I’ve told bits of this story before, and in many places. As with all true stories, how I tell it and what it means expands with each recounting. It’s a story still unfolding, all all stories do, and I smile each time I learn something else about it.
That story started when I heard her laughing, and I didn’t know why.
That story started on this day, and often repeats on this day. It started with a fevered vision, tears, and a strange unshakeable hope I couldn’t possibly justify. Not long after, everything around me changed, and everything about me began to change. I’d close my eyes and hear distant shores, see myself in places I’d not yet been, and found myself swept up on an unseen current carrying me there.
Then again, four years ago, on this day, on a hill overlooking forested valleys that felt more home than any place I’d ever been, I smiled at the man I walked with. “Today’s the first day of Spring,” I told him, “called Imbolc by some.”
“It feels like spring,” he said, and then kissed me. And four years later, we still kiss, and tell each other that today feels like spring.
This started with Brigid, and then others followed. Hers is the first name I utter in my prayers, followed by many, many more. Just as crows and ravens quickly let each other know which of the humans around are kind and unkind, word seems to get around to gods, too.1
Not long then, and you become what my dear departed druid friend Judith O’Grady called ‘the gods-bothered.’ You bothered, so they bothered, and then it’s all bothering from then on out, though of course it’s never really a bother, at all. It’s actually quite a joy, a relentless one, which, at least for me, worlds me constantly into myself, into the earth, into its patterns and cycles and patterns.
It’s especially on this day, every year since that first encounter, that I remember all of this.
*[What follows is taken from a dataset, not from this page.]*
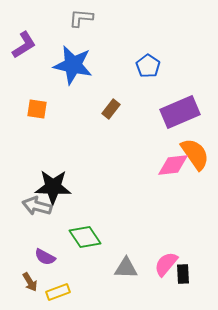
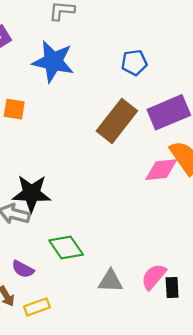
blue pentagon: (148, 66) -> (134, 63), turned 30
brown rectangle: (111, 109) -> (117, 121), moved, size x2.0

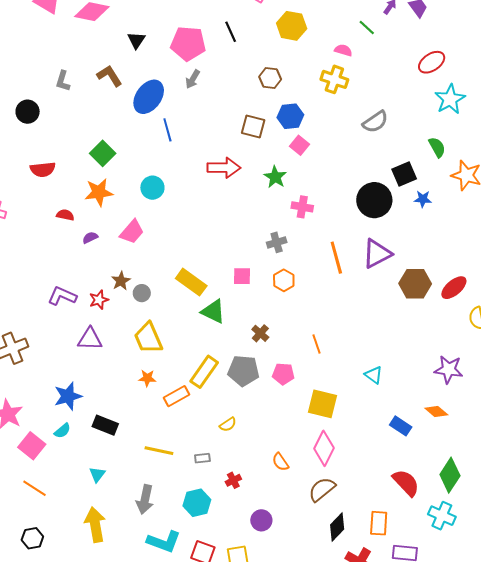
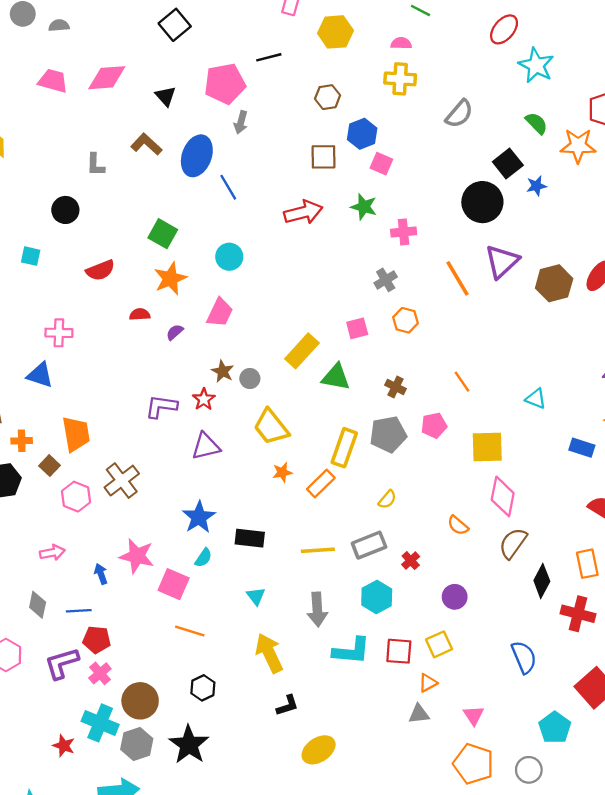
black line: (231, 32) -> (269, 57), turned -65
yellow rectangle: (191, 282) -> (302, 351), turned -68
gray rectangle: (202, 458) -> (369, 545), size x1.8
I feel it in the air, in the earth under my feet, and especially in the body composed of those things and other things, too. A self passes off what remains to the next, as the old share out the last of the stores to the young. Flames are lit and passed over the fields of all I’ve been, coaxing birth from death.
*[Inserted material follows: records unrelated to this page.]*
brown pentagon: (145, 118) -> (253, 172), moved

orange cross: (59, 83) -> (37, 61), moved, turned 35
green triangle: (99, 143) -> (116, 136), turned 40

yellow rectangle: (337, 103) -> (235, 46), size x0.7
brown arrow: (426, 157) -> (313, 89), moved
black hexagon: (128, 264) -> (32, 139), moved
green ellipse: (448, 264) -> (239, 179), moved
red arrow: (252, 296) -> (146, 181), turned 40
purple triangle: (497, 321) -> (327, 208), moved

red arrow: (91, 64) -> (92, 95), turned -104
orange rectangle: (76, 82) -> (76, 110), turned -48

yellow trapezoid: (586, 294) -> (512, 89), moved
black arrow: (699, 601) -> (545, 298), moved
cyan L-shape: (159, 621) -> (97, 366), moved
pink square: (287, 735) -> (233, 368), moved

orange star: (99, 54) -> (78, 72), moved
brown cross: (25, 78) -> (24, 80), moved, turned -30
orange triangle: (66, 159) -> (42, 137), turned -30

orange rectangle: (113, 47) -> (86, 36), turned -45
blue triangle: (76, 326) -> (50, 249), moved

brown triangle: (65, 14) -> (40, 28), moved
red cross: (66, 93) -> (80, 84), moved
I laugh, looking about me, remembering where I’ve been and how I came to be here. A house in a village in a living land where rituals of the long-dead continue, renewing the ancient agreements with different words but the same meaning.
I laugh, and I laugh, and I laugh again, as she did when she first came to me. This story started when I heard her laughing. I didn’t know why she laughed then, but I’m starting, finally, to understand what was so damn funny.
Happy Imbolc.
Of course you can say, “no,” which I’ve done plenty of times to the Christian’s god.
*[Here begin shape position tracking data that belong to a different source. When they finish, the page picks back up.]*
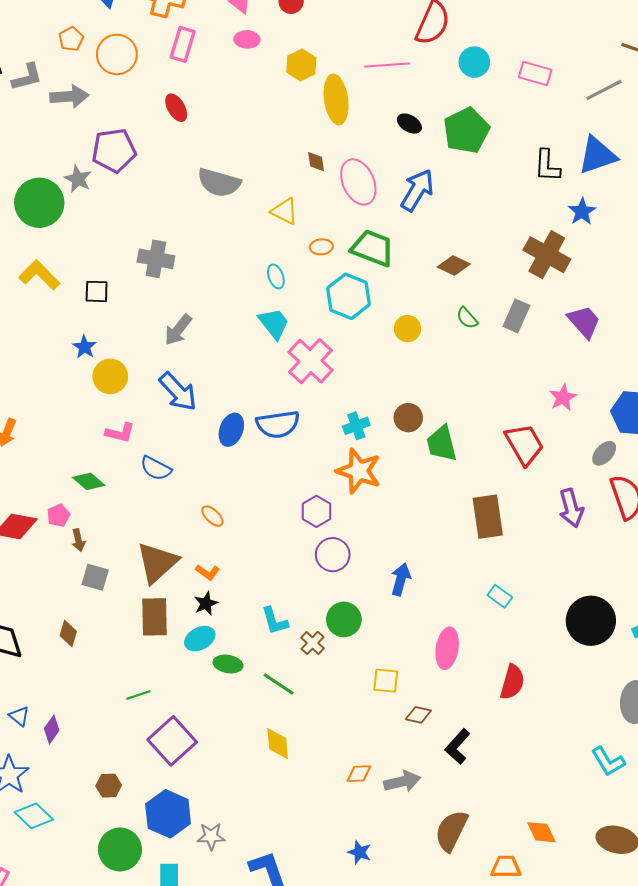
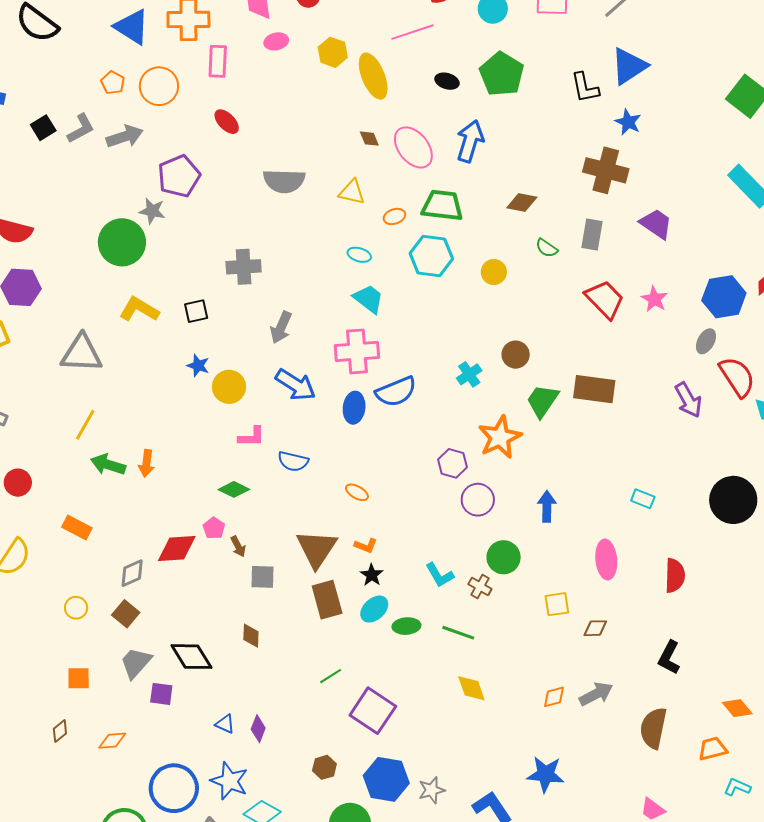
cyan ellipse: (276, 276) -> (359, 255), turned -40
pink cross: (311, 361) -> (357, 351), moved, turned -33
green trapezoid: (442, 444) -> (542, 401), moved, turned 63
red trapezoid: (524, 444) -> (605, 299), moved
orange star: (359, 471) -> (500, 437), moved, turned -30
brown rectangle: (488, 517) -> (594, 389), moved, turned -60
black L-shape: (458, 746) -> (669, 658), moved
blue star: (359, 852) -> (546, 774), moved, size x1.6

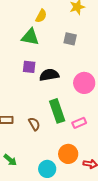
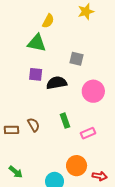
gray square: (70, 39) -> (77, 59), moved
green rectangle: (57, 111) -> (65, 121), size x0.6
brown semicircle: (34, 124) -> (34, 125), moved

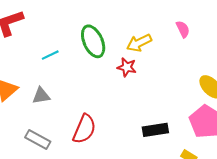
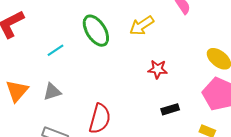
red star: (127, 67) -> (158, 69), moved
black rectangle: (155, 130) -> (170, 109), size x0.7

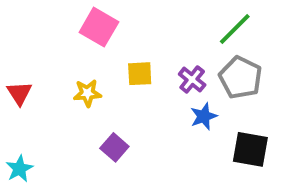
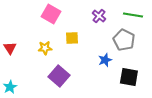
green line: (235, 29) -> (133, 15), moved, turned 54
purple cross: (192, 79) -> (99, 16), moved
purple square: (114, 147) -> (59, 76), size x1.5

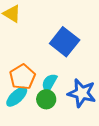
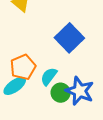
green circle: (46, 99) -> (61, 93), moved

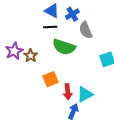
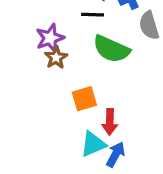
purple star: (14, 51) -> (50, 38), moved
cyan triangle: (85, 94) -> (93, 144), moved

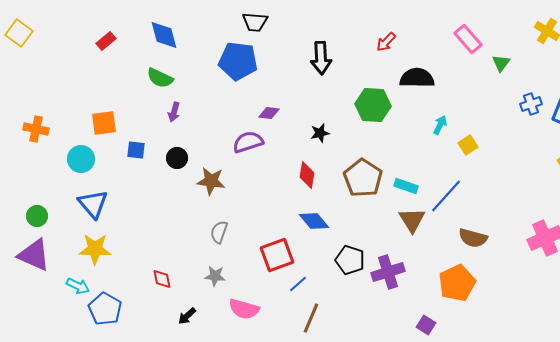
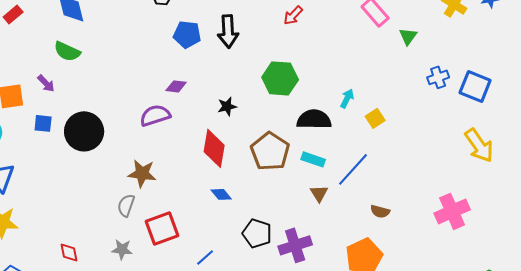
blue pentagon: (238, 61) -> (187, 34), moved, size x0.7
black semicircle: (417, 78) -> (314, 119), moved
purple arrow: (174, 112) -> (46, 83), moved, turned -60
black circle: (177, 158) -> (84, 131), size x1.8
red diamond: (307, 175) -> (214, 148), size x1.4
brown star: (211, 181) -> (142, 173), moved
brown triangle: (412, 220) -> (319, 193), size x0.7
blue diamond: (314, 221) -> (221, 194), size x0.7
brown semicircle: (473, 238) -> (380, 211), size x0.7
red square: (277, 255) -> (162, 228), moved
I find your title "Worlding Into the Earth" an appropriate one for Groundhog Day as well. While the Bill Murray movie connected the holiday to endlessly repeating days, Groundhog Day has a much deeper meaning. I find it a unique tradition that compliments Imbolc, but is still distinctly its own thing.
Once Deitsch (Pennsylvania Dutch) people arrived in North America, the Groundhog replaced the Badger as the prognosticator of the weather (something very important to agricultural people). In parts of Germany Candlemas was known as Badger Day. While they were Christian at the time, various pagan ideas and symbols still survived in the folk culture, even if their original source was forgotten. The scholar Don Yoder once called the groundhog a totemic animal for Deitsch. Groundhogs were considered messengers, as the borrow was seen as a metaphor for various connections between the worlds.
So, Happy Imbolc and Happy Groundhog's Day!
Happy Imbolc!
About the song: There is a new, "sanitized" version, which says "let the young folk live, and the old beside them", but I remember that as a kid, we would always sing the old version. (I am from Luxembourg)
It only occured to me recently that it is actually meant in a different way: "Let the old folk die" - the emphasis is on the "let", as in allowing them to die a peaceful death. A good death, as opposed to spending the last part of life suffering.